On fera ça au petit matin, juste un peu avant l'aube, histoire que l'on ne voit pas à deux mètres mais qu'on ai un peu de lumière sur la fin, si tant est que l'on arrive jusque là, bien évidemment. On fera ça sur une colline, pour qu'on puisse se jeter mutuellement du haut du monticule.
On sera sapés avec nos habits de tous les jours, ceux dans lesquels on a appris à se haïr, à se détester. Ceux qui sont irrémédiablement liés à nos détestables personnes, ceux qui ne nous protégeront en rien. Ceux que l'on déchirera avec la joie malsaine que l'on a enfoui dans nos coeurs depuis si longtemps.
On fera ça à mains nues, et ça sera sale et répugnant. On ne retiendra rien, on laissera éclater ce que l'on depuis trop longtemps caché sous le drap pudique du bon sens, et ça sera sacrément moche. On s'en mettra plein nos jolis visages, et on sera contents. On va se faire mal, et ça sera bien.

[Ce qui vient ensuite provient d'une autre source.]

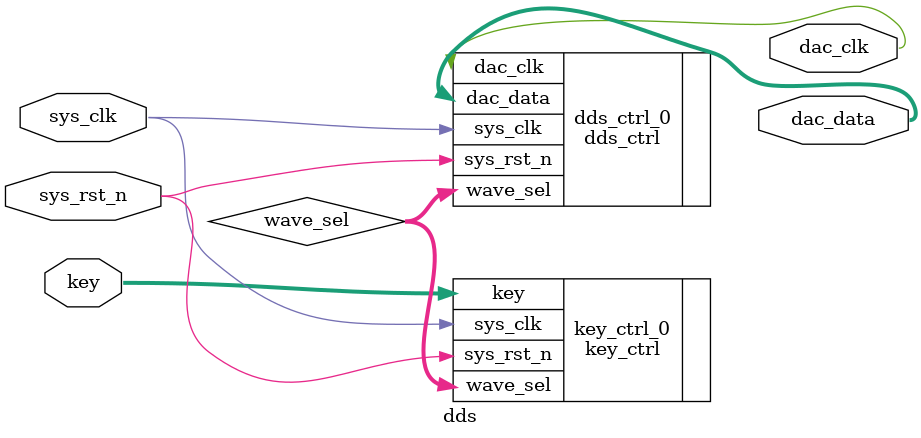
<source format=v>

module dds(
input wire              sys_clk,
input wire              sys_rst_n,
input wire [3:0]        key,

output wire [9:0]       dac_data,
output wire             dac_clk
    );

wire [3:0] wave_sel;


// 实例化按键控制
key_ctrl key_ctrl_0(
    .sys_clk        (sys_clk),
    .sys_rst_n      (sys_rst_n),
    .key            (key),

    // 波形选择信号
    .wave_sel       (wave_sel)    
);

// 实例化dds控制
dds_ctrl dds_ctrl_0(
.sys_clk        (sys_clk),
.sys_rst_n      (sys_rst_n),
.wave_sel       (wave_sel),

.dac_data       (dac_data),
.dac_clk        (dac_clk)
    );

endmodule

</source>
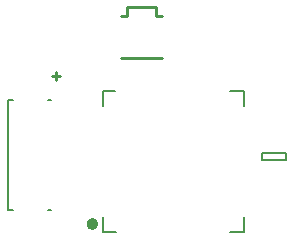
<source format=gbo>
G04 Layer_Color=32896*
%FSLAX24Y24*%
%MOIN*%
G70*
G01*
G75*
%ADD29C,0.0079*%
%ADD31C,0.0098*%
%ADD34C,0.0100*%
%ADD98C,0.0200*%
%ADD99C,0.0050*%
D29*
X4805Y-157D02*
Y79D01*
X4018Y-157D02*
X4805D01*
X4018D02*
Y79D01*
X4805D01*
D31*
X-2835Y2520D02*
Y2782D01*
X-2704Y2651D02*
X-2966D01*
D34*
X-689Y3248D02*
X689D01*
X492Y4626D02*
X689D01*
X-689D02*
X-492D01*
X492D02*
Y4941D01*
X-492D02*
X492D01*
X-492Y4626D02*
Y4941D01*
D98*
X-1537Y-2297D02*
G03*
X-1537Y-2297I-100J0D01*
G01*
D99*
X-1287Y1653D02*
Y2153D01*
X-887Y2153D01*
X2963D02*
X3413D01*
X3413Y1653D02*
X3413Y2153D01*
X3413Y-2047D02*
X3413Y-2547D01*
X2963D02*
X3413D01*
X-1287D02*
X-1287Y-2047D01*
X-1287Y-2547D02*
X-837D01*
X-3130Y-1839D02*
X-3012D01*
X-3130Y1839D02*
X-3012D01*
X-4457D02*
X-4272D01*
X-4457Y-1839D02*
X-4272D01*
X-4457D02*
Y1839D01*
M02*

</source>
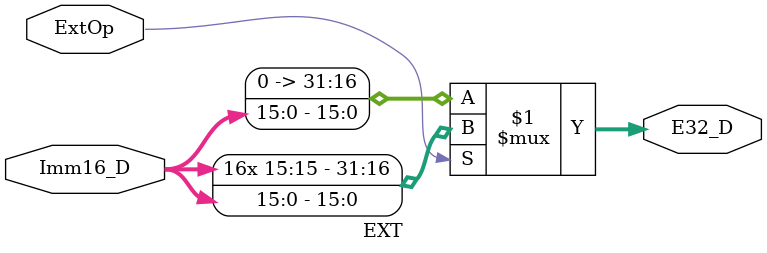
<source format=v>
`timescale 1ns / 1ps

module EXT(
	input ExtOp,
	input [15:0] Imm16_D,
	output [31:0] E32_D
    );

	assign E32_D = (ExtOp)?{{16{Imm16_D[15]}},Imm16_D}:
						{16'b0,Imm16_D};

endmodule
/*
0£ºÁãÀ©Õ¹
1£º·ûºÅÀ©Õ¹
*/
</source>
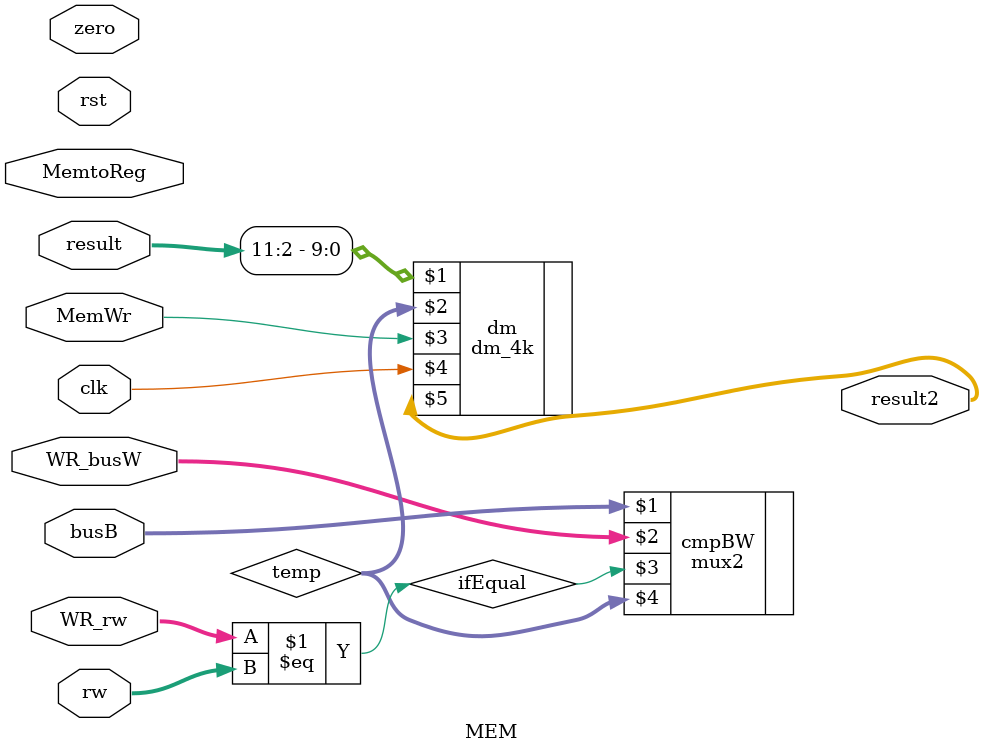
<source format=v>
module MEM(clk,rst,busB,MemWr,MemtoReg,zero,rw,result,result2,WR_rw,WR_busW);
input clk,rst;
input [31:0] busB,result,WR_busW;
input [4:0] rw,WR_rw;
input MemWr,MemtoReg,zero;
output [31:0] result2;
wire ifEqual;
wire [31:0] temp;
assign ifEqual = (WR_rw == rw);
mux2 cmpBW(busB,WR_busW,ifEqual,temp);
dm_4k dm(result[11:2],temp,MemWr,clk,result2);
endmodule 

</source>
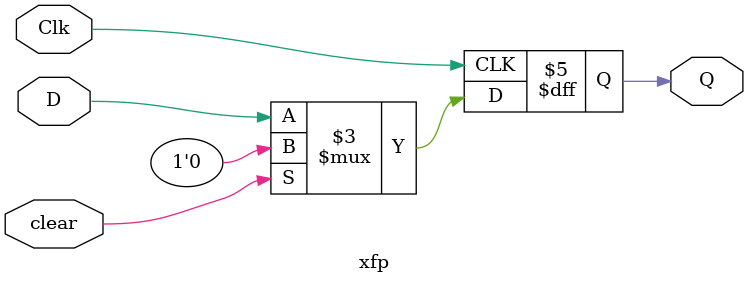
<source format=sv>
module xfp(
          input logic Clk,
          input logic clear,
          input logic D,
          output logic Q
          );

      always_ff @ (posedge Clk)
      begin

        if (clear)
        Q <= 1'b0;
        else
        Q <= D;
        end

endmodule

</source>
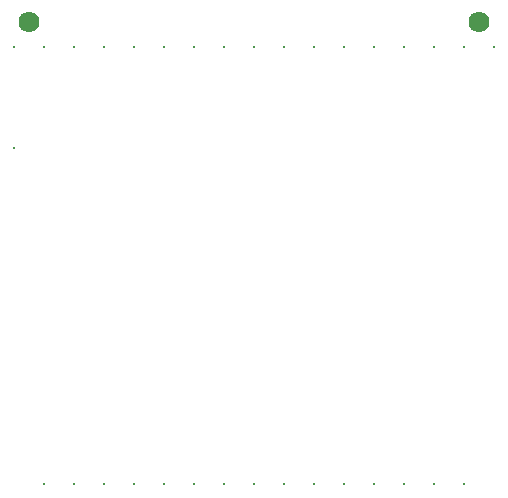
<source format=gbr>
G04 DesignSpark PCB Gerber Version 10.0 Build 5299*
%FSLAX35Y35*%
%MOIN*%
%ADD118C,0.01181*%
%ADD119C,0.07008*%
X0Y0D02*
D02*
D118*
X30250Y124000D03*
Y157750D03*
X40250Y12000D03*
Y157750D03*
X50250Y12000D03*
Y157750D03*
X60250Y12000D03*
Y157750D03*
X70250Y12000D03*
Y157750D03*
X80250Y12000D03*
Y157750D03*
X90250Y12000D03*
Y157750D03*
X100250Y12000D03*
Y157750D03*
X110250Y12000D03*
Y157750D03*
X120250Y12000D03*
Y157750D03*
X130250Y12000D03*
Y157750D03*
X140250Y12000D03*
Y157750D03*
X150250Y12000D03*
Y157750D03*
X160250Y12000D03*
Y157750D03*
X170250Y12000D03*
Y157750D03*
X180250Y12000D03*
Y157750D03*
X190250D03*
D02*
D119*
X35250Y166134D03*
X185250D03*
X0Y0D02*
M02*

</source>
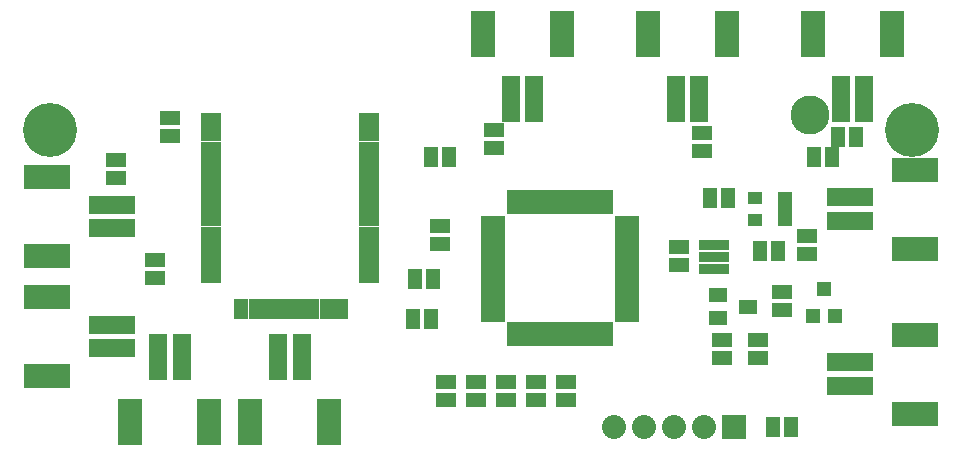
<source format=gts>
G04 (created by PCBNEW-RS274X (2012-01-19 BZR 3256)-stable) date 5/26/2013 3:34:06 PM*
G01*
G70*
G90*
%MOIN*%
G04 Gerber Fmt 3.4, Leading zero omitted, Abs format*
%FSLAX34Y34*%
G04 APERTURE LIST*
%ADD10C,0.006000*%
%ADD11R,0.045000X0.065000*%
%ADD12R,0.065000X0.045000*%
%ADD13R,0.080000X0.080000*%
%ADD14C,0.080000*%
%ADD15R,0.098700X0.035700*%
%ADD16R,0.039700X0.079100*%
%ADD17R,0.079100X0.039700*%
%ADD18R,0.050000X0.050000*%
%ADD19R,0.050000X0.040000*%
%ADD20R,0.059400X0.157800*%
%ADD21R,0.079100X0.153900*%
%ADD22R,0.157800X0.059400*%
%ADD23R,0.153900X0.079100*%
%ADD24C,0.180000*%
%ADD25C,0.130000*%
%ADD26R,0.059400X0.047600*%
%ADD27R,0.071200X0.051500*%
%ADD28R,0.051500X0.071200*%
G04 APERTURE END LIST*
G54D10*
G54D11*
X37062Y-15026D03*
X36462Y-15026D03*
G54D12*
X36230Y-17630D03*
X36230Y-18230D03*
G54D11*
X34672Y-18152D03*
X35272Y-18152D03*
X23178Y-19076D03*
X23778Y-19076D03*
G54D12*
X28200Y-23100D03*
X28200Y-22500D03*
X33400Y-21100D03*
X33400Y-21700D03*
X34600Y-21700D03*
X34600Y-21100D03*
G54D11*
X37280Y-14340D03*
X37880Y-14340D03*
G54D12*
X13200Y-15700D03*
X13200Y-15100D03*
X32750Y-14200D03*
X32750Y-14800D03*
X25800Y-14100D03*
X25800Y-14700D03*
X31960Y-17996D03*
X31960Y-18596D03*
G54D13*
X33800Y-24000D03*
G54D14*
X32800Y-24000D03*
X31800Y-24000D03*
X30800Y-24000D03*
X29800Y-24000D03*
G54D15*
X33141Y-17956D03*
X33141Y-18350D03*
X33141Y-18744D03*
G54D16*
X26427Y-16497D03*
X26742Y-16497D03*
X27057Y-16497D03*
X27372Y-16497D03*
X27687Y-16497D03*
X28002Y-16497D03*
X28317Y-16497D03*
X28632Y-16497D03*
X28947Y-16497D03*
X29262Y-16497D03*
X29577Y-16497D03*
G54D17*
X30245Y-20318D03*
X30245Y-20003D03*
X30245Y-19688D03*
X30245Y-19373D03*
X30245Y-19058D03*
X30245Y-18743D03*
X30245Y-18428D03*
X30245Y-18113D03*
X30245Y-17798D03*
X30245Y-17483D03*
X30245Y-17168D03*
G54D16*
X29577Y-20907D03*
X29262Y-20907D03*
X28947Y-20907D03*
X28632Y-20907D03*
X28317Y-20907D03*
X28002Y-20907D03*
X27687Y-20907D03*
X27372Y-20907D03*
X27057Y-20907D03*
X26742Y-20907D03*
X26427Y-20907D03*
G54D17*
X25756Y-17168D03*
X25756Y-17483D03*
X25756Y-17798D03*
X25756Y-18113D03*
X25756Y-18428D03*
X25756Y-18743D03*
X25756Y-19058D03*
X25756Y-19373D03*
X25756Y-19688D03*
X25756Y-20003D03*
X25756Y-20318D03*
G54D11*
X23100Y-20400D03*
X23700Y-20400D03*
G54D12*
X24200Y-23100D03*
X24200Y-22500D03*
X25200Y-23100D03*
X25200Y-22500D03*
X26200Y-23100D03*
X26200Y-22500D03*
X27200Y-23100D03*
X27200Y-22500D03*
G54D18*
X36800Y-19400D03*
X37170Y-20300D03*
X36430Y-20300D03*
G54D11*
X33614Y-16380D03*
X33014Y-16380D03*
X35700Y-24000D03*
X35100Y-24000D03*
G54D12*
X15000Y-13700D03*
X15000Y-14300D03*
X14500Y-19050D03*
X14500Y-18450D03*
G54D11*
X23700Y-15000D03*
X24300Y-15000D03*
G54D12*
X35400Y-19500D03*
X35400Y-20100D03*
G54D19*
X35500Y-17125D03*
X35500Y-16375D03*
X34500Y-17125D03*
X35500Y-16750D03*
X34500Y-16375D03*
G54D20*
X14606Y-21681D03*
X15394Y-21681D03*
G54D21*
X13681Y-23846D03*
X16319Y-23846D03*
G54D20*
X18606Y-21681D03*
X19394Y-21681D03*
G54D21*
X17681Y-23846D03*
X20319Y-23846D03*
G54D20*
X27144Y-13069D03*
X26356Y-13069D03*
G54D21*
X28069Y-10904D03*
X25431Y-10904D03*
G54D20*
X32644Y-13069D03*
X31856Y-13069D03*
G54D21*
X33569Y-10904D03*
X30931Y-10904D03*
G54D20*
X38144Y-13069D03*
X37356Y-13069D03*
G54D21*
X39069Y-10904D03*
X36431Y-10904D03*
G54D22*
X37681Y-17144D03*
X37681Y-16356D03*
G54D23*
X39846Y-18069D03*
X39846Y-15431D03*
G54D22*
X37681Y-22644D03*
X37681Y-21856D03*
G54D23*
X39846Y-23569D03*
X39846Y-20931D03*
G54D22*
X13069Y-20606D03*
X13069Y-21394D03*
G54D23*
X10904Y-19681D03*
X10904Y-22319D03*
G54D24*
X39750Y-14120D03*
X11000Y-14120D03*
G54D25*
X36350Y-13600D03*
G54D26*
X34280Y-20000D03*
X33280Y-20375D03*
X33280Y-19625D03*
G54D12*
X24000Y-17300D03*
X24000Y-17900D03*
G54D27*
X21638Y-18984D03*
X21638Y-18512D03*
X21638Y-18039D03*
X21638Y-17567D03*
X21638Y-17094D03*
X21638Y-16622D03*
X21638Y-16150D03*
X21638Y-15677D03*
X21638Y-15205D03*
X21638Y-14732D03*
X21638Y-14260D03*
X21638Y-13787D03*
X16362Y-13787D03*
X16362Y-14260D03*
X16362Y-14732D03*
X16362Y-15205D03*
X16362Y-15677D03*
X16362Y-16150D03*
X16362Y-16622D03*
X16362Y-17094D03*
X16362Y-17567D03*
X16362Y-18039D03*
X16362Y-18512D03*
X16362Y-18984D03*
G54D28*
X17386Y-20087D03*
X17858Y-20087D03*
X18331Y-20087D03*
X18803Y-20087D03*
X19276Y-20087D03*
X19748Y-20087D03*
X20220Y-20087D03*
X20693Y-20087D03*
G54D22*
X13069Y-16606D03*
X13069Y-17394D03*
G54D23*
X10904Y-15681D03*
X10904Y-18319D03*
M02*

</source>
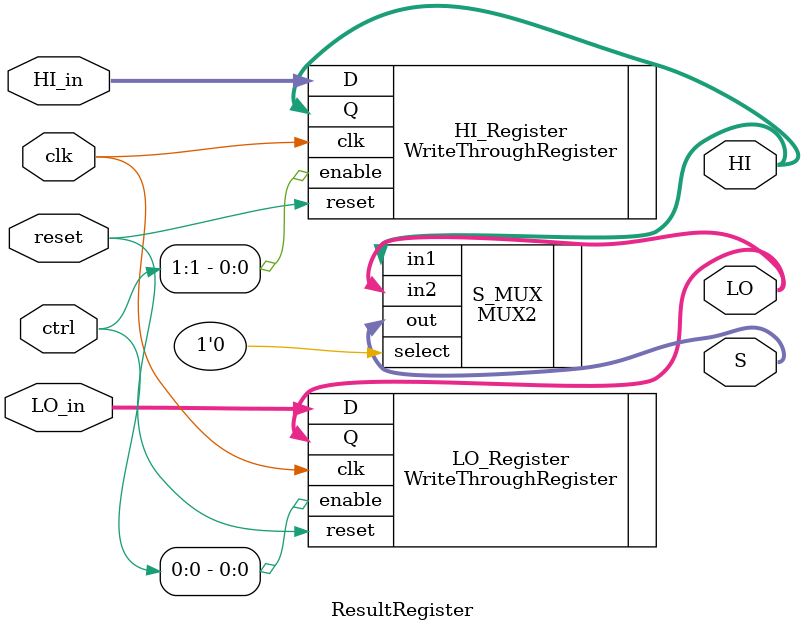
<source format=v>
/*
 * File: Multiply.ResultRegister.v
 * A sub-module of Multiply in which registers for caching results of Multiply
 *  is set and managed.
 * ctrl reference
 *      ctrl[0]: tunnel LO to S?
 *      ctrl[1]: LO update enable
 *      ctrl[2]: HI update enable
*/
module ResultRegister (
    input[31:0]     HI_in,
    input[31:0]     LO_in,
    input[1:0]      ctrl,
    input           clk,
    input           reset,
    output[31:0]    S,
    output[31:0]    HI,
    output[31:0]    LO
);
    WriteThroughRegister#(32,0)HI_Register(
        .D(HI_in), .clk(clk), .reset(reset), .enable(ctrl[1]), .Q(HI)
    );
    WriteThroughRegister#(32,0)LO_Register(
        .D(LO_in), .clk(clk), .reset(reset), .enable(ctrl[0]), .Q(LO)
    );
    MUX2#(32)S_MUX(
        .in1(HI), .in2(LO), .select(1'b0), .out(S)
    );
endmodule
</source>
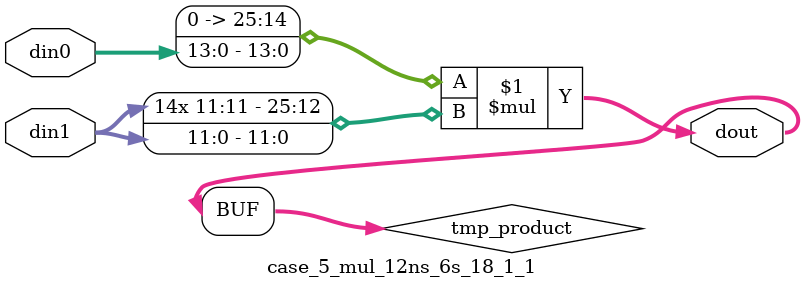
<source format=v>

`timescale 1 ns / 1 ps

 (* use_dsp = "no" *)  module case_5_mul_12ns_6s_18_1_1(din0, din1, dout);
parameter ID = 1;
parameter NUM_STAGE = 0;
parameter din0_WIDTH = 14;
parameter din1_WIDTH = 12;
parameter dout_WIDTH = 26;

input [din0_WIDTH - 1 : 0] din0; 
input [din1_WIDTH - 1 : 0] din1; 
output [dout_WIDTH - 1 : 0] dout;

wire signed [dout_WIDTH - 1 : 0] tmp_product;

























assign tmp_product = $signed({1'b0, din0}) * $signed(din1);










assign dout = tmp_product;





















endmodule

</source>
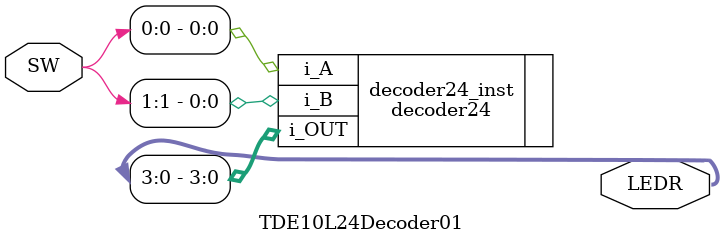
<source format=v>


module TDE10L24Decoder01(
	input 		     [9:0]		SW,
	output		     [9:0]		LEDR
);

//=======================================================
//  REG/WIRE declarations
//=======================================================

decoder24 decoder24_inst(
	.i_A(SW[0]),
	.i_B(SW[1]),
	.i_OUT(LEDR[3:0])
);

//=======================================================
//  Structural coding
//=======================================================

endmodule
</source>
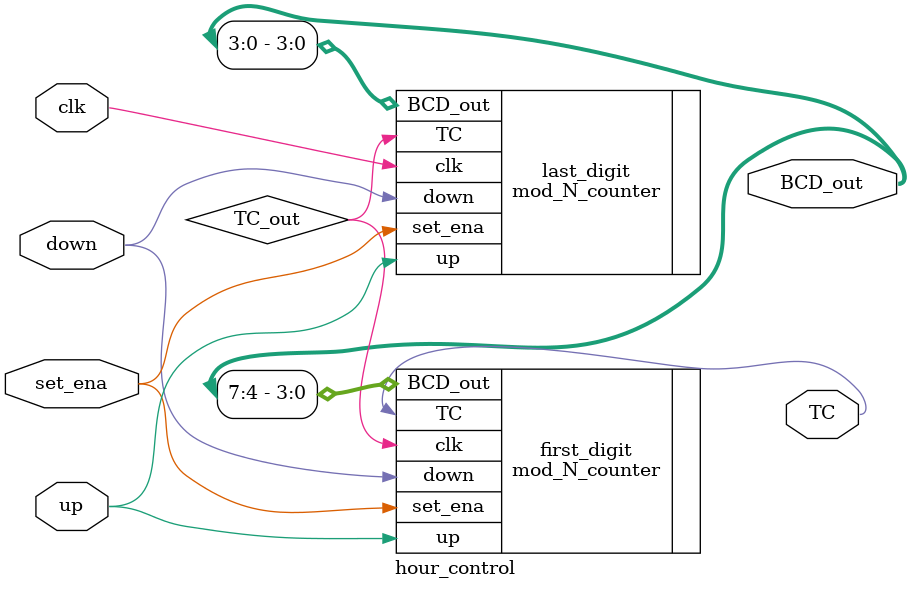
<source format=v>
module hour_control(clk, set_ena, up, down, BCD_out, TC);
	input clk;
	input set_ena;
	input up;
	input down;
	output [7:0]BCD_out;
	output TC;
	
	wire TC_out;
	mod_N_counter #(.MODE_N(10)) last_digit		
		(.clk(clk), .set_ena(set_ena), .up(up), .down(down), .BCD_out(BCD_out[3:0]), .TC(TC_out));
	mod_N_counter #(.MODE_N(2)) first_digit
		(.clk(TC_out), .set_ena(set_ena), .up(up), .down(down), .BCD_out(BCD_out[7:4]), .TC(TC));
	
endmodule 
</source>
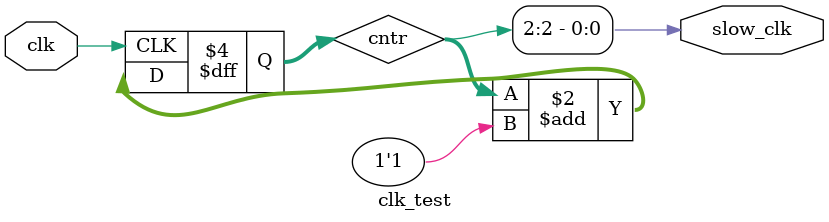
<source format=v>
module clk_test (
  input wire clk,
  output wire slow_clk
);

reg [2:0] cntr;

assign slow_clk = cntr[2];

initial begin
	cntr = 0;
end

always @(posedge clk)
begin
  cntr <= cntr + 1'b1;
end


endmodule


</source>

On se fera avaler nos dents réciproquement, et on fera passer ça avec le sang qui coulera à flots de nos nez cassés, de nos lèvres éventrées, de nos arcades sourcilières entaillées. Et sous réserve qu'on ne soit pas étouffés avec les dents qu'on aura avalées, on s'arrachera des membres, probablement un bras et une jambe, et on continuera de s'en mettre plein la tronche avec. Les os seront cassés de toute façon, autant recycler ce qui pourra l'être sur nos déchets de carcasses.
Et quand le soleil se lèvera il arborera la couleur de nos corps abîmés, les mêmes corps sur lesquels on aura un rictus figé, ultime preuve du plaisir qu'on aura pris à faire la douleur.
Pourquoi crois-tu que les Japonais peignent le soleil levant en rouge ?
Et dans un dernier souffle, on se dira l'un à l'autre :
"On se retrouve en enfer pour continuer ça, pourriture."